South China Sea: The Story of the Tanmen Fishermen Local fishermen are often on the front lines of the South China Sea disputes.


To both domestic and international observers, fishermen from Tanmen, a small fishing town in China’s Hainan province, are the country’s “maritime rights protection” vanguard in the South China Sea. For centuries, Tanmen fishermen have been fishing in the area, particularly in waters near the Scarborough and Spratly islands, and in recent years have been directly involved in some of the major conflicts there, including the 2012 Scarborough Shoal standoff and the 2014 Sino-Vietnam 981 oil rig row. Tanmen fishermen have also been delivering supplies and building materials to China’s Spratly outposts and supporting China’s island building in the South China Sea. Hence, in China, it is said that without Tanmen fishermen, there would be no Sansha city, and perhaps even no South China Sea for China.

While it is certainly true that Tanmen fishermen’s growing presence in the South China Sea is encouraged by the Chinese government to a certain extent, the drastic transformation of Tanmen’s economic structure is the bigger driver. Since 2012, the rise of the giant clam handicraft industry has completely transformed this old fishing town – more and more and more fishermen have turned from traditional fishing to harvesting giant clams and sea turtles, which offer them much higher incomes. In 2002, there were more than 100 fishing vessels from Tanmen, all relying on fishing; however, with the rise of the giant clam handicraft industry, by 2014 there were just three traditional fishing vessels remaining. In the meanwhile, the number of handcraft retailers increased from 15 in 2012 to 460 in 2015, and handcraft workshops increased from a dozen to more than 100 during the same period, not only creating job opportunities for local residents but even attracting workers from other regions. By 2015, Tanmen’s giant clam industry was supporting nearly 100,000 people, according to estimates.

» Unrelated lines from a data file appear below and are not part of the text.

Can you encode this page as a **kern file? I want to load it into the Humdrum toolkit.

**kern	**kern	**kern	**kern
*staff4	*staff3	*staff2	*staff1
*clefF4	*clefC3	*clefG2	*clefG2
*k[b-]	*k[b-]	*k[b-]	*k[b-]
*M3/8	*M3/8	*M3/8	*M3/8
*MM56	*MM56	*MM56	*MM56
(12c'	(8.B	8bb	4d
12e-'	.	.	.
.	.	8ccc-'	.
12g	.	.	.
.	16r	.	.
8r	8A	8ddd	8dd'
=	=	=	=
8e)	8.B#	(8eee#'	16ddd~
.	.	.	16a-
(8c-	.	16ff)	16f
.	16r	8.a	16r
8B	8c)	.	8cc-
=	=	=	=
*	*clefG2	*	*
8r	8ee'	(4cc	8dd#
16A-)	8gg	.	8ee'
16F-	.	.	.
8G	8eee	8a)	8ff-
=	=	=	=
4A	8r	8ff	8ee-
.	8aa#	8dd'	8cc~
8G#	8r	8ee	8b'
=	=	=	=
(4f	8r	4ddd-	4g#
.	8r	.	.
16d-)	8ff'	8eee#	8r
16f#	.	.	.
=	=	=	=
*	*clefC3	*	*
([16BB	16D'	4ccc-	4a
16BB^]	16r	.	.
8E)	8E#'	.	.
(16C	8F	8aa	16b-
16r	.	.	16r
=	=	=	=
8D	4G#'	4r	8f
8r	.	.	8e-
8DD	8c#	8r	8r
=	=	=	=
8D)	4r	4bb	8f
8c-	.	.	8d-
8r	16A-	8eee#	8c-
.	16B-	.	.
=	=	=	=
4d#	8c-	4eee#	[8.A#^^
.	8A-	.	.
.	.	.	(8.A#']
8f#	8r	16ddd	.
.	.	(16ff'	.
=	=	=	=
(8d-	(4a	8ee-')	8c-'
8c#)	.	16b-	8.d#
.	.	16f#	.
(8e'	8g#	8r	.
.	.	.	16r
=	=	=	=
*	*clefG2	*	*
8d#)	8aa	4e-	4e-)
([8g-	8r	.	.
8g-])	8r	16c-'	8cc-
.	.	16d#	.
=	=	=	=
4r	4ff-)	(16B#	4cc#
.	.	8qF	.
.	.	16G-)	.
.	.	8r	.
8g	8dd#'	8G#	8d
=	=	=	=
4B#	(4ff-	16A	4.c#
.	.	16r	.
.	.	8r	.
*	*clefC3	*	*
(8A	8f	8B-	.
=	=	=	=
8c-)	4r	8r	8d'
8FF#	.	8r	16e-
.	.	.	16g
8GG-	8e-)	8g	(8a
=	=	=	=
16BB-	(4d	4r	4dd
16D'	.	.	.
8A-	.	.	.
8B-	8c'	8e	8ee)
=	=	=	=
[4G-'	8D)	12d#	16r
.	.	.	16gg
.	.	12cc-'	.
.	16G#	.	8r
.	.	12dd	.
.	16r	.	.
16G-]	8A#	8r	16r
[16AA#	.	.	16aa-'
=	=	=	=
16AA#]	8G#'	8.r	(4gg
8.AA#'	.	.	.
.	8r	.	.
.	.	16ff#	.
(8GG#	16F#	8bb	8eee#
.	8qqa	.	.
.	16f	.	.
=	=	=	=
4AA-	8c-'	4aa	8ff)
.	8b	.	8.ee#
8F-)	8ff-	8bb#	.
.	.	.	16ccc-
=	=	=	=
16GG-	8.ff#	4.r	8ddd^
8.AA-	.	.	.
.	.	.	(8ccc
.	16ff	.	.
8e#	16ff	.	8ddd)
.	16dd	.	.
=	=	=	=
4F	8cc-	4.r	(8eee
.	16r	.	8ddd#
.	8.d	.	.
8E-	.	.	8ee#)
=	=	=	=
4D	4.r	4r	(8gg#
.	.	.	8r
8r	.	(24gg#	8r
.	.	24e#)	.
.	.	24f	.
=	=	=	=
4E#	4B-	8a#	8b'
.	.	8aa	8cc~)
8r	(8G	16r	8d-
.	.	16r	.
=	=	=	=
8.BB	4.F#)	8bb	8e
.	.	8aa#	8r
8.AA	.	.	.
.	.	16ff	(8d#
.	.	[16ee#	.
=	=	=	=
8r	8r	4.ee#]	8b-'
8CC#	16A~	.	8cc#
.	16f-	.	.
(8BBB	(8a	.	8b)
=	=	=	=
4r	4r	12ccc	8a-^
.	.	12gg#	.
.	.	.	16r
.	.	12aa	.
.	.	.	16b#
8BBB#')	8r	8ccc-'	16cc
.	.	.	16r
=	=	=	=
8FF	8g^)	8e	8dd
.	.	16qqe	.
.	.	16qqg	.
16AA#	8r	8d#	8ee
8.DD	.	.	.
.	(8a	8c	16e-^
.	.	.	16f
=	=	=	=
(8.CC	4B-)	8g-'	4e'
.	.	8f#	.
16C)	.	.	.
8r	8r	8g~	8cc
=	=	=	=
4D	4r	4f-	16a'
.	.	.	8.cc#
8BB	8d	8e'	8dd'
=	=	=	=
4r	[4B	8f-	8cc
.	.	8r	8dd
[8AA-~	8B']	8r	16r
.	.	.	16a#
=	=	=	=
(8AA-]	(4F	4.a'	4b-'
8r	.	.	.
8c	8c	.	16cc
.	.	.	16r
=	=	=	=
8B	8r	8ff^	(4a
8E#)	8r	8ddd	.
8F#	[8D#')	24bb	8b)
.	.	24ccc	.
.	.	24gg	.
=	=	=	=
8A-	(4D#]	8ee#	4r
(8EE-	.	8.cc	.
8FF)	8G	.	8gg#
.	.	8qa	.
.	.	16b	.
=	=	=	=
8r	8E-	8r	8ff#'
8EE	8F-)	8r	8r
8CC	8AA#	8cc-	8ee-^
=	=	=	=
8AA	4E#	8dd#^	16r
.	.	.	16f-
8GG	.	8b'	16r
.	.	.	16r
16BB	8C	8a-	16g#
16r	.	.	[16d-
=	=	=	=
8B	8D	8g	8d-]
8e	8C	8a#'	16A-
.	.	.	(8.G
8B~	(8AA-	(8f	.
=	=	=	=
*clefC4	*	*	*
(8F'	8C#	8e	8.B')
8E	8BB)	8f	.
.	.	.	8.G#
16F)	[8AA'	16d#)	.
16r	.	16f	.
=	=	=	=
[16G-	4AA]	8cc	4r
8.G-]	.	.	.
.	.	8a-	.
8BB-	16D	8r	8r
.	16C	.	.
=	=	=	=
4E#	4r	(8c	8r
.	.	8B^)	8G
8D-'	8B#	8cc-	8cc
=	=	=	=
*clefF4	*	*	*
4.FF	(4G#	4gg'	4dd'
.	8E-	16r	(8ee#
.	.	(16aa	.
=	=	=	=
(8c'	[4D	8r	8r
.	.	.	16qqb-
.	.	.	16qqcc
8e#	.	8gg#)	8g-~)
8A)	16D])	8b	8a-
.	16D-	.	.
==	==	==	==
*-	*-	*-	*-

Because of overharvesting, however, it is increasingly difficult for the Tanmen fishermen to collect enough giant clams and other marine species such as Hawksbill sea turtles from the country’s inshore waters to meet the booming demand. Consequently, prices of raw giant claim have risen by a factor of 40 over the past five years. Driven by huge potential returns, the Tanmen fishermen are expanding their operations further and further, not only in waters near the reefs controlled by other South China Sea claimants within the nine dashed line, but also in neighbouring countries’ EEZs and beyond. It is not unusual for Tanmen fishermen to travel across China’s proclaimed nine dashed line to harvest the giant clams, corals and sea turtles.